Still, it’s hot, whatever Clarence says. Solly takes off his tie. He opens the window. He wonders where Dora is.

All around the kitchen stand the paraphernalia of her craft: the buckets, the fraying sieve, muslin, a small jar of tartaric acid, and a big one of precious sugar; the rations she’s saved all spring, plus the extra meant for summer jam.

Dora makes cordials. The elderflower is the best. It’s Solly’s favourite, and for Dora it entails tier on tier of happiness. Happiness in the picking, in the making and the drinking.

He looks forward to the smell of it. The smell is alchemy. At first Dora’s cordial will be nothing but muck and water. It will smell of the pharmacist’s acid and the anodyne sweetness of sugar. Then one day they’ll wake up, one or the other or both. They’ll cough and sigh, and there! Instead of the smell of themselves – instead of Solly and Dora – there will be the elderflower. Its heady scent will fill their rooms. It will be the smell of summer itself. The English summer, that begins with the elderflower, and ends with the berry.

Solly frowns. He thinks, But what’s wrong with the smell of us? Why wish for anything more than Solly and Dora? Aren’t we lucky to be alive? Aren’t we young, and in love?

Not so young any more
, whispers the imp inside his head, which (he hardly knows it) speaks with the voice of his mother.
Not so much of the genius. You smell of beer and no money. You smell like a refugee, Solomon. You smell of childlessness.

Solly clicks his tongue. The drink is souring his thoughts. He likes the way it loosens him, but he’s never had the head for it.

What he needs is some music. He takes the drink into the lounge, turns on the wireless, grumbles over the dial until he finds a vein of jazz. Then he dances – little hops – around the room, past the one-bar electric fire, the bookcase full of paperbacks and Dora’s photograph albums, the workshop table with its watches and orphaned parts – all the way to the easy chair, where he collapses gratefully.

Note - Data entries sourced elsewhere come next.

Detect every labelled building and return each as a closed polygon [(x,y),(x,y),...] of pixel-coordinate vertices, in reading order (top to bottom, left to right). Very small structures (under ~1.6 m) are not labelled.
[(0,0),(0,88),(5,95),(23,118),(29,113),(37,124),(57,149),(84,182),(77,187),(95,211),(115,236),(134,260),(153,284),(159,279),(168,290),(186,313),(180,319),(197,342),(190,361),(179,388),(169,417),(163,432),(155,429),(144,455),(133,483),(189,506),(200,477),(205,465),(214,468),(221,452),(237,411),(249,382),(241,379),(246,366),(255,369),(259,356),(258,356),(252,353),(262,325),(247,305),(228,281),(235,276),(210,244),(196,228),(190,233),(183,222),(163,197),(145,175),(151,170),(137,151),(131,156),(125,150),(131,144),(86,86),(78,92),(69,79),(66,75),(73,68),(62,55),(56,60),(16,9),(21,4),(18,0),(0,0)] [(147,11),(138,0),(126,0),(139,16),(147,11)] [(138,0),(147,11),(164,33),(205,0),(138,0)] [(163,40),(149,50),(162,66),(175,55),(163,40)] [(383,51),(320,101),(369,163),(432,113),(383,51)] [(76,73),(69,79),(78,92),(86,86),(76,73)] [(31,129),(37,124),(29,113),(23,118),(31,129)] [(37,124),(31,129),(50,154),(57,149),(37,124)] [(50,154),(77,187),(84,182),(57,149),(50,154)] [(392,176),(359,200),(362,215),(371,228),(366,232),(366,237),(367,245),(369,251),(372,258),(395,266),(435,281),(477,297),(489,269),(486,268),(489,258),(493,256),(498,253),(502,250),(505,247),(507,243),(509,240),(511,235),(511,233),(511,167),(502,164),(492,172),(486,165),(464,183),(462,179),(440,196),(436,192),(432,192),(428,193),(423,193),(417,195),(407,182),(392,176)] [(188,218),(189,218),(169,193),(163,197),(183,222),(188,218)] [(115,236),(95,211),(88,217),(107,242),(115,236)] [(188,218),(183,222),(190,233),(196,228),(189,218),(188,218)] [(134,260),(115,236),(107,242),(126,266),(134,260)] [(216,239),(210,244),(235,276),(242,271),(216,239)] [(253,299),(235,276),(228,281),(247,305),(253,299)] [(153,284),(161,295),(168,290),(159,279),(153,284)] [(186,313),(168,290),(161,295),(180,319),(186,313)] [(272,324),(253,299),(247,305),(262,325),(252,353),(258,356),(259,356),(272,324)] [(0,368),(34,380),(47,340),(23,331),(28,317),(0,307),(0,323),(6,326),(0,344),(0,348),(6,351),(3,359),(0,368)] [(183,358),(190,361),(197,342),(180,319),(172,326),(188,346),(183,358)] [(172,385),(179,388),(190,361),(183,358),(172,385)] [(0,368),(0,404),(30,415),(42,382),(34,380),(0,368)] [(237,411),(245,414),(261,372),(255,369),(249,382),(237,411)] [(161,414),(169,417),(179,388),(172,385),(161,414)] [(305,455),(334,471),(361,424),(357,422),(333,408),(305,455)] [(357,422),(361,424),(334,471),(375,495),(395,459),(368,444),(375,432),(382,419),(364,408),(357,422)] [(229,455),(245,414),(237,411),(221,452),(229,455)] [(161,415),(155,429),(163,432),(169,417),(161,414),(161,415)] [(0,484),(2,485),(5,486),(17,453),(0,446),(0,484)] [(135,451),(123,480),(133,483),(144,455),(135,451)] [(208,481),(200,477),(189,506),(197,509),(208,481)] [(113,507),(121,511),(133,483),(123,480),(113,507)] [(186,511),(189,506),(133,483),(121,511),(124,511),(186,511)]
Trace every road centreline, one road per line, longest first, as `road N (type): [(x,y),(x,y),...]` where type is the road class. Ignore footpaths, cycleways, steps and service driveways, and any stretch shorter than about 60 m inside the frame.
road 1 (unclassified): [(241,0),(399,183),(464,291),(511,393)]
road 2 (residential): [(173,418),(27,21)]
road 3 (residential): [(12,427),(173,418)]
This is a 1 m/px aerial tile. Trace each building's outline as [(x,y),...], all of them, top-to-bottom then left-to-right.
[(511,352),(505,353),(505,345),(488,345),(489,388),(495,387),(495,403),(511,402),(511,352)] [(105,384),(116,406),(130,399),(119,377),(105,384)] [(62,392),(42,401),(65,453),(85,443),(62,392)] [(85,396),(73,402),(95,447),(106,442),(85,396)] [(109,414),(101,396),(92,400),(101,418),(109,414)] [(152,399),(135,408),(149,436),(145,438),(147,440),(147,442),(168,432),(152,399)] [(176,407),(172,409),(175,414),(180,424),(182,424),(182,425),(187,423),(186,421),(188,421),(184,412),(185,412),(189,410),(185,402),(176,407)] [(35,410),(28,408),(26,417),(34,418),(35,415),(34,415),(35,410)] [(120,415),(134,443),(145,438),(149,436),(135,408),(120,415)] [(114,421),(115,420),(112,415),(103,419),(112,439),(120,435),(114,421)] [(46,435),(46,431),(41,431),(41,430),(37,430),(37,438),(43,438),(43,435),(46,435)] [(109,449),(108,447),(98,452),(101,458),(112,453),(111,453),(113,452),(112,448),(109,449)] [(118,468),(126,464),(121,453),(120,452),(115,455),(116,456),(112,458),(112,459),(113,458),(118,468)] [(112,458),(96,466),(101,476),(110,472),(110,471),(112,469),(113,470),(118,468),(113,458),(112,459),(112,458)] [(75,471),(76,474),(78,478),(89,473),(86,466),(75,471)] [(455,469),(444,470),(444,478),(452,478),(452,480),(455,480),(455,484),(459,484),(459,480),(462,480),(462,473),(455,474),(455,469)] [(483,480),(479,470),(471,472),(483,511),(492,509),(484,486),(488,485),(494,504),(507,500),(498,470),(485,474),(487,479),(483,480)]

There are letters on his table, but they don’t look new to Solly. They’ll be old news, Dora’s hoardings, brought out to be read again. He swipes a postcard off the top.

 

NOTHING is to be written on this side except the date, signature and address of the sender. Erase words not required. IF ANYTHING ELSE IS ADDED THE POSTCARD WILL BE DESTROYED.

 

I am (
not
) well.

I have been admitted into Hospital
{}
and am going on well
.

 

I am going to be transferred to another camp
.

I have received your card dated
19th September, 1944

 

Signature

Solomon Lazarus

 

Camp Address

Onchan,

Isle of Man

Internment Camp.

Date
12th October, 1944

 

‘Oh, this?’ Solly says to the room. ‘Yes, I remember this.’ And he nods; not happily, only backing up the words, as if some authority has asked him to confirm his statement.